Piątek, XVIII Tydzień Zwykły, rok I, Mt 16,24-28

 Cóż bowiem za korzyść odniesie człowiek, choćby cały świat zyskał, a na swej duszy szkodę poniósł? Albo co da człowiek w zamian za swoją duszę? Albowiem Syn Człowieczy przyjdzie w chwale Ojca swego razem z aniołami swoimi, i wtedy odda każdemu według jego postępowania. Zaprawdę, powiadam wam: Niektórzy z tych, co tu stoją, nie zaznają śmierci, aż ujrzą Syna Człowieczego, przychodzącego w królestwie swoim.

 

     Nic nie ma na siłę. Jesteśmy wolni. Każdy z nas ma wolna wolę. Kto chce pójść za Mną? Tylko trzeba chcieć, tylko jedna decyzja, tylko nasze 'tak Panie". Czy pójdziesz?
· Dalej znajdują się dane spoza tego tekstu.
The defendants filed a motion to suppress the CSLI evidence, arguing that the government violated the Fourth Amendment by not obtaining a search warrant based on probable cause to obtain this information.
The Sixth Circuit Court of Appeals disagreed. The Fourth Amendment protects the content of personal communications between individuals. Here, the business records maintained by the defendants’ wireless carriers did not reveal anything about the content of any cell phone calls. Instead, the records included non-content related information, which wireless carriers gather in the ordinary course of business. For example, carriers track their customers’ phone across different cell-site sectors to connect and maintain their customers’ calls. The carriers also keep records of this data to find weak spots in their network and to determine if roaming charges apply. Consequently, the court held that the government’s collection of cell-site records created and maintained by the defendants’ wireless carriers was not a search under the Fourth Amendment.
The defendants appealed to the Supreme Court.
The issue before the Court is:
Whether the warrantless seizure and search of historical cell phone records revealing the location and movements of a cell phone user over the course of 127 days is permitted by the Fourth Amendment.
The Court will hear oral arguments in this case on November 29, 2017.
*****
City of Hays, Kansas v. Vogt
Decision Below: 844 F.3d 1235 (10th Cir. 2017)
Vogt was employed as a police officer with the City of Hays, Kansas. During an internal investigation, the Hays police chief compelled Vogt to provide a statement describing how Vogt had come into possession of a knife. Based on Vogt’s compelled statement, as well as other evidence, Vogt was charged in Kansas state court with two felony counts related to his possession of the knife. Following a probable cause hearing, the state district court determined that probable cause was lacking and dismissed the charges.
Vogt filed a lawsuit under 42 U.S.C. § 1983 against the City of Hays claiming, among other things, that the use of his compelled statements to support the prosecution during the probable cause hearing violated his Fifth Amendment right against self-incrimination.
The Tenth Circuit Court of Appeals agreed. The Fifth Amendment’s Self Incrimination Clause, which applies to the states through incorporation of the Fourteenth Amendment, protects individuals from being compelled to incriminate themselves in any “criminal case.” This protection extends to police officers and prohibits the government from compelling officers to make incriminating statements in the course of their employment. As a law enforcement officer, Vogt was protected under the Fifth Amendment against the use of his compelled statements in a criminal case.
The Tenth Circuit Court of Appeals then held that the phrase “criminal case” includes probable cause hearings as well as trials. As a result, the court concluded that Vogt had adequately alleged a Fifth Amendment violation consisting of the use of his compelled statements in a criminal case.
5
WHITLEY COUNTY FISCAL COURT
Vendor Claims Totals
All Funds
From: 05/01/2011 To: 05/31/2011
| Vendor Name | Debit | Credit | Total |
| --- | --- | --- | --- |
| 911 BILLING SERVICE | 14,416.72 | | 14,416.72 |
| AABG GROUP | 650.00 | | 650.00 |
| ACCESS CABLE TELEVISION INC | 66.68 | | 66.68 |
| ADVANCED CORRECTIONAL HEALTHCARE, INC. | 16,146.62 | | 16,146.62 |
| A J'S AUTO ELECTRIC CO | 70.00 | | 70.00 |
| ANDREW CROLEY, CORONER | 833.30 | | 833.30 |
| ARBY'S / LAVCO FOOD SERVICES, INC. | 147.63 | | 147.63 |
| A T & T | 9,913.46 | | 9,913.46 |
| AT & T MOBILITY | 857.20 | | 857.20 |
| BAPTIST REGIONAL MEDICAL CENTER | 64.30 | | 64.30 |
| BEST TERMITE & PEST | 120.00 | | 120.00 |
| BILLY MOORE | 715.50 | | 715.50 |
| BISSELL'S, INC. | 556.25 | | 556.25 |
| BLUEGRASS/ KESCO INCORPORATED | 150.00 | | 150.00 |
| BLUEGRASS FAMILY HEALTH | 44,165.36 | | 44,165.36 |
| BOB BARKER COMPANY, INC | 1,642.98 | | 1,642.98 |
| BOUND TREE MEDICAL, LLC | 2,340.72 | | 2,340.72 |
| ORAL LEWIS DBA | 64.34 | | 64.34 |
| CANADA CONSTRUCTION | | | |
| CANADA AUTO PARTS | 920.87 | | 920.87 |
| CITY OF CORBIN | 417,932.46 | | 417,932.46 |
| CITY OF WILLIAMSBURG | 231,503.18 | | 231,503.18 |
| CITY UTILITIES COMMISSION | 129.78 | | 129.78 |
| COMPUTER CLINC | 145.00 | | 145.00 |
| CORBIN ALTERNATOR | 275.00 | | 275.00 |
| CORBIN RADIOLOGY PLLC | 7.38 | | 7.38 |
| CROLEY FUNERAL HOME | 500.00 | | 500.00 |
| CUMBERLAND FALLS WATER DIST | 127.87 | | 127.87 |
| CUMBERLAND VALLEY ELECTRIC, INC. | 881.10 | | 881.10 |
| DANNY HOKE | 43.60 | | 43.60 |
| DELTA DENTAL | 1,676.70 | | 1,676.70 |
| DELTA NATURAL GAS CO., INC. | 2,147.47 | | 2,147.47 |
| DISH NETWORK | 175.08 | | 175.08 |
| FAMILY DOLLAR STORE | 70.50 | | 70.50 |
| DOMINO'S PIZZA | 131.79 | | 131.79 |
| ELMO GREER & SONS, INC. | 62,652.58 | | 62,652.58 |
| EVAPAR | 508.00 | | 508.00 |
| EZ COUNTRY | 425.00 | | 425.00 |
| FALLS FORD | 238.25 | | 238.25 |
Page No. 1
Nie na chwilę. Nie na dni radości i łaski, ale ciągłe niepowtarzające się kroczenie śladami Jezusa.

     Zobaczmy na Jezusa, to nie jest prosta droga. Bo gdy idziesz za Panem, to będziesz wzgardzony przez innych, to będziesz wyśmiewany, wytykany palcami, atakowany wśród najbliższych, będą chcieli cię pochwycić na słowie. Twoja wiara będzie wystawiana na próbę. Będziesz też opluty przez nieprzyjaciół, przez media – bo jesteś KOŚCIOŁEM. Czy tego chcesz?

    Moc w słabości się doskonali! Wystarczy ci Mojej łaski. Wystarczy tylko wziąć krzyż i go nie zdejmować z ramion.  Jednak to nie takie proste Panie, bo świat, bo grzech też mnie atakuje, ale chce codziennie iść za Tobą.